_Work item:_ Please print the stretch of the rescue-boat text below from "This resulted in" through "alternate between islands.", word for word.

_Exercise text:_
+-------+
Boat Send      A        B      Saved
0     X    0.200000 0.800000 0.000000
1     B    0.200000 0.640000 0.160000
2     B    0.200000 0.512000 0.288000
3     B    0.200000 0.409600 0.390400
4     B    0.200000 0.327680 0.472320
5     B    0.200000 0.262144 0.537856
6     B    0.200000 0.209715 0.590285
7     B    0.200000 0.167772 0.632228
8     A    0.160000 0.167772 0.672228
9     B    0.160000 0.134218 0.705782
10    A    0.128000 0.134218 0.737782
11    B    0.128000 0.107374 0.764626
12    A    0.102400 0.107374 0.790226
13    B    0.102400 0.085899 0.811701

This resulted in the same 3/10 split that others reported with a final rescue chance of 81.1701%.  But viewing the spreadsheet I can make some observations.  Initially, rescue boats are all sent to the more likely island as long as the ratio between the two islands is larger than the chance of a rescue.  Then the boats alternate between islands.
+-------+
Stored data
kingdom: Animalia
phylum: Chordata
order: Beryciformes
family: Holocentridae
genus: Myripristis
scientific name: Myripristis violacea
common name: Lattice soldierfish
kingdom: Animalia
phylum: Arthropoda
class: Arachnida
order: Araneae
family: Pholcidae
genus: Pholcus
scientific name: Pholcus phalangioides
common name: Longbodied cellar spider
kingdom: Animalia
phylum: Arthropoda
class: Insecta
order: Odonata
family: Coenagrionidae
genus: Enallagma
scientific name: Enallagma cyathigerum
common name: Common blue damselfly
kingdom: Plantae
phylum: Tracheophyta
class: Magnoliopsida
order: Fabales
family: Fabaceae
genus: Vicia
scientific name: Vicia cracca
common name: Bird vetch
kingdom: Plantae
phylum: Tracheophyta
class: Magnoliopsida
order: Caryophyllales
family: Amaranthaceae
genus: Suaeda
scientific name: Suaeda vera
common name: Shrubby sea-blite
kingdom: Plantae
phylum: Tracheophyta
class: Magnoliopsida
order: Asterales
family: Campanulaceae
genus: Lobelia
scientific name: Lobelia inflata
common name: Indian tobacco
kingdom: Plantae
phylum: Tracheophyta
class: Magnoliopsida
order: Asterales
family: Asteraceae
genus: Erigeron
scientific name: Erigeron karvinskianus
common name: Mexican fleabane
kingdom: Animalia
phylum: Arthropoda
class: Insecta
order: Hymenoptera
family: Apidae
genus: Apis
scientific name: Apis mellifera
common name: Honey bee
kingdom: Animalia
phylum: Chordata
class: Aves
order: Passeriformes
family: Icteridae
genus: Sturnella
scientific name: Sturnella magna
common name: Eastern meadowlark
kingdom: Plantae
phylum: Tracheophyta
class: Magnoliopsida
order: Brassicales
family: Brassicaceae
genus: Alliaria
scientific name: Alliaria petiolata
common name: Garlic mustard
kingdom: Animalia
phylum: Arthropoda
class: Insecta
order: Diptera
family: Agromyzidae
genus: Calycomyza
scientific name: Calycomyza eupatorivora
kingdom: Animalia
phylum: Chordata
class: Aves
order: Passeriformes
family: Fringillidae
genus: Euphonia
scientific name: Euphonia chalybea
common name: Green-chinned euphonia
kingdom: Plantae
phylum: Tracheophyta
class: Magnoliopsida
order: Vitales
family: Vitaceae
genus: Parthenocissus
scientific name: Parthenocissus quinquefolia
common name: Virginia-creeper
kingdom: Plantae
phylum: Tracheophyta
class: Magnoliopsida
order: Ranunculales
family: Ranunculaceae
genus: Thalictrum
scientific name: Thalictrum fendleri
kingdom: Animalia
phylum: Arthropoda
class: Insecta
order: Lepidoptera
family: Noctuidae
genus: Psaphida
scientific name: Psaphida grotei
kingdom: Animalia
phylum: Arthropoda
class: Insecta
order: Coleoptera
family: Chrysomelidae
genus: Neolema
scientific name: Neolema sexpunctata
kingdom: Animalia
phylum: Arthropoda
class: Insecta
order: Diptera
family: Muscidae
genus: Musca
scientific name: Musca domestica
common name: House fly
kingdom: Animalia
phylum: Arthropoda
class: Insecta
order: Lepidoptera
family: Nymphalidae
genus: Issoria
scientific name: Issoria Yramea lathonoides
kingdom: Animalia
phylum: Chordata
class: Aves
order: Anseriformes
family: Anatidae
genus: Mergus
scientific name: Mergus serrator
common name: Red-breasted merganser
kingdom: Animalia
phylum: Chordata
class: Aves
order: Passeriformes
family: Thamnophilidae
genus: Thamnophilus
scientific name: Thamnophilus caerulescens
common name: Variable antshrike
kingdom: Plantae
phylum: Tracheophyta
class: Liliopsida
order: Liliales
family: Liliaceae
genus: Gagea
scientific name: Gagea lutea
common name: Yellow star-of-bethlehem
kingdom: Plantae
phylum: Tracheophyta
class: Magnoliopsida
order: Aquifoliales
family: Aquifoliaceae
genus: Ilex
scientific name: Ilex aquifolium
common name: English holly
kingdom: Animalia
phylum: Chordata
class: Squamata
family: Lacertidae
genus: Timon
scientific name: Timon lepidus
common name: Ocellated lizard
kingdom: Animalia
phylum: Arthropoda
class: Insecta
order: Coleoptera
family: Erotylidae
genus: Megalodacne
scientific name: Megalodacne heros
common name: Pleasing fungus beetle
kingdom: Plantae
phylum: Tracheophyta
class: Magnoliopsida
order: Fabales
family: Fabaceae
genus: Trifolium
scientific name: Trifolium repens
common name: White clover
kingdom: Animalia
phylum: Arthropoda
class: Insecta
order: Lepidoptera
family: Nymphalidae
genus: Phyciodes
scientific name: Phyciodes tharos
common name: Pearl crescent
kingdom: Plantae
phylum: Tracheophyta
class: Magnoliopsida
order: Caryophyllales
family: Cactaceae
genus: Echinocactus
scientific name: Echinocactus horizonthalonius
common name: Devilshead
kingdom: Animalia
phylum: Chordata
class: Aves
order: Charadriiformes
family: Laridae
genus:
+-------+
_Written answer:_
This resulted in the same 3/10 split that others reported with a final rescue chance of 81.1701%.  But viewing the spreadsheet I can make some observations.  Initially, rescue boats are all sent to the more likely island as long as the ratio between the two islands is larger than the chance of a rescue.  Then the boats alternate between islands.